A su llegada a España, el juez García- Castellón, envió a prisión al ex militar, al considerar que este “participó activamente en la masacre”. Este lunes 4 de diciembre, Montano declaró por primera vez en audiencia en donde se desligó de la decisión del asesinato y apuntó a la cadena de mando de las fuerzas armadas, señalando que Alfredo Cristiani, ex presidente de la república y entonces comandante en jefe de la Fuerza Armada, había estado presente en la reunión previa a la masacre.

Con esto se abre la posibilidad de conocer la verdad, luego de que el único antecedente judicial, realizado por el caso, entre 1991- 1992, fuera considerado fraudulento y que únicamente el ex coronel Guillermo Benavides, a quien se le utilizó como “chivo expiatorio”, se encuentre actualmente en prisión por el delito. Así mismo, la comunidad jesuita y organismos de derechos humanos en El Salvador presentaron la solicitud de la reapertura del caso contra los autores intelectuales.
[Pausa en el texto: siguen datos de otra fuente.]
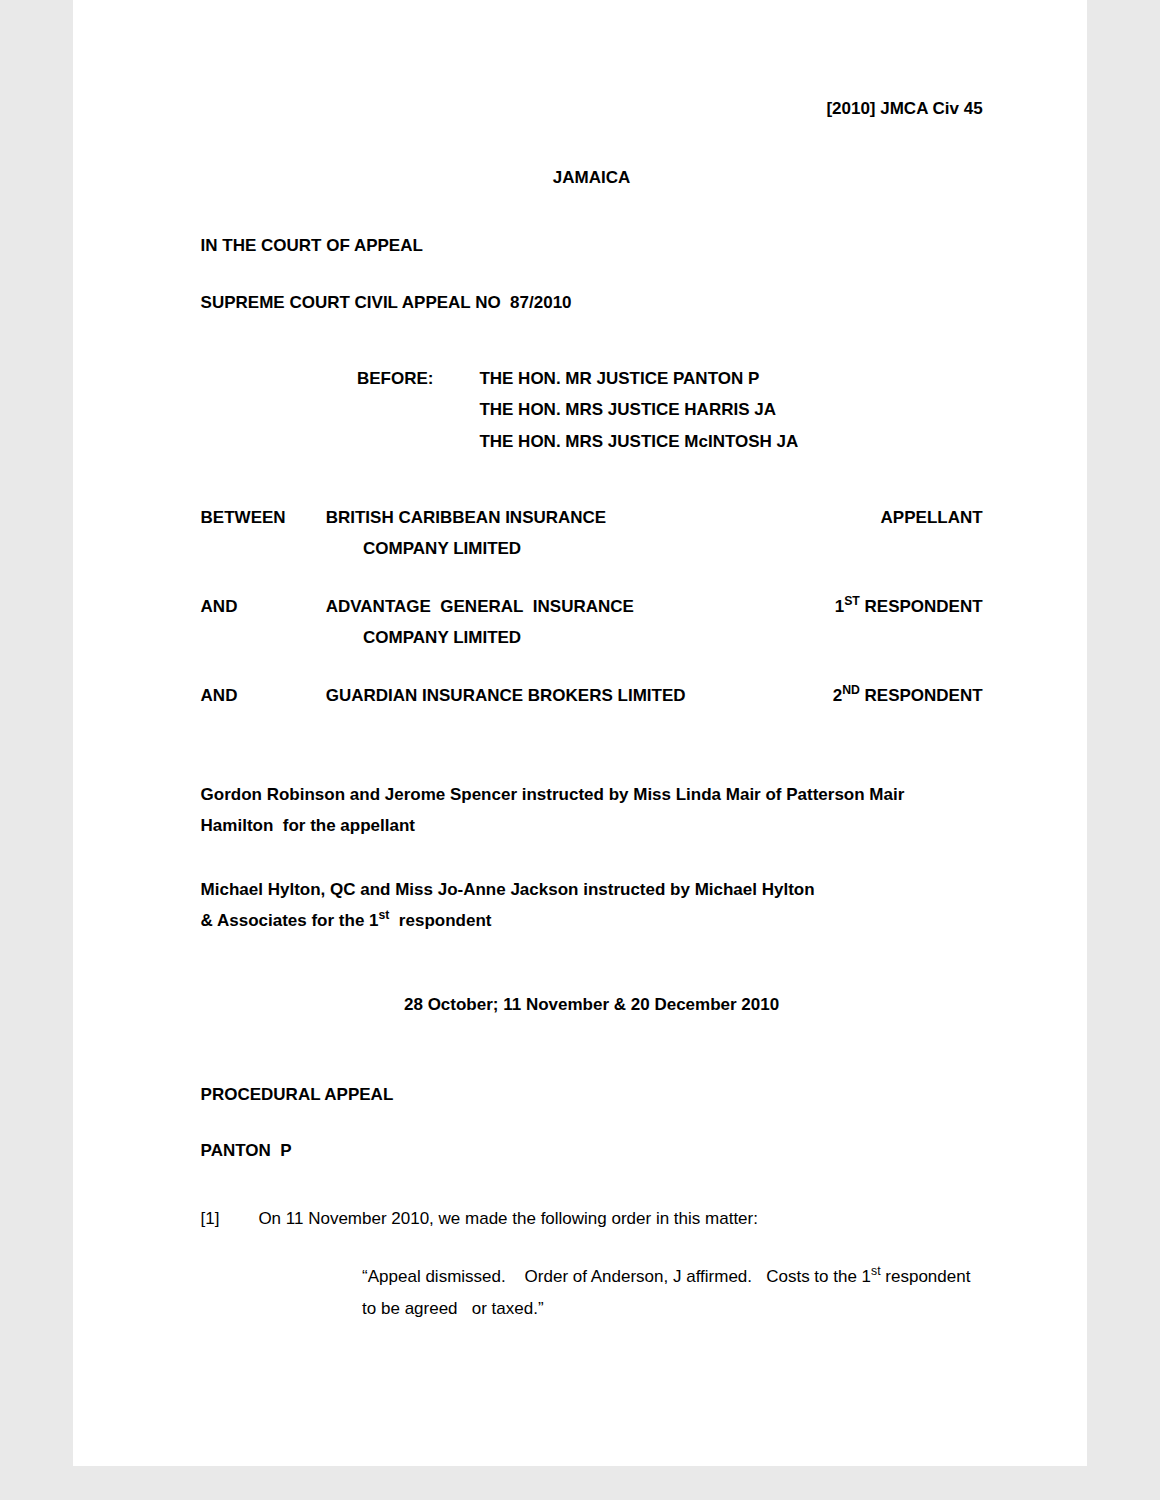[2010] JMCA Civ 45
JAMAICA
IN THE COURT OF APPEAL
SUPREME COURT CIVIL APPEAL NO 87/2010
BEFORE: THE HON. MR JUSTICE PANTON P THE HON. MRS JUSTICE HARRIS JA THE HON. MRS JUSTICE McINTOSH JA
| BETWEEN | BRITISH CARIBBEAN INSURANCE COMPANY LIMITED | APPELLANT |
| AND | ADVANTAGE GENERAL INSURANCE COMPANY LIMITED | 1 ST RESPONDENT |
| AND | GUARDIAN INSURANCE BROKERS LIMITED | 2 ND RESPONDENT |
Gordon Robinson and Jerome Spencer instructed by Miss Linda Mair of Patterson Mair Hamilton for the appellant
Michael Hylton, QC and Miss Jo-Anne Jackson instructed by Michael Hylton
& Associates for the 1st respondent
28 October; 11 November & 20 December 2010
PROCEDURAL APPEAL
PANTON P
[1] On 11 November 2010, we made the following order in this matter:
“Appeal dismissed. Order of Anderson, J affirmed. Costs to the 1st respondent to be agreed or taxed.”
Decía Daniel Viglietti que la lucha contra la impunidad es una de las luchas más importantes de nuestro tiempo. La lucha de las familias y las víctimas desde hace años ha sido dura e inquebrantable y es gracias a ella, que estos casos no han caído en el olvido. Hoy El Salvador vive un momento clave y esperanzador en que la posibilidad de conocer la verdad es más fuerte que nunca. Hay quienes dicen que se debe evitar “abrir” viejas heridas. Se equivocan, nadie abre heridas, porque las heridas nunca se cerraron. Lo harán, cuando se haga justicia.

* Original en Marcha.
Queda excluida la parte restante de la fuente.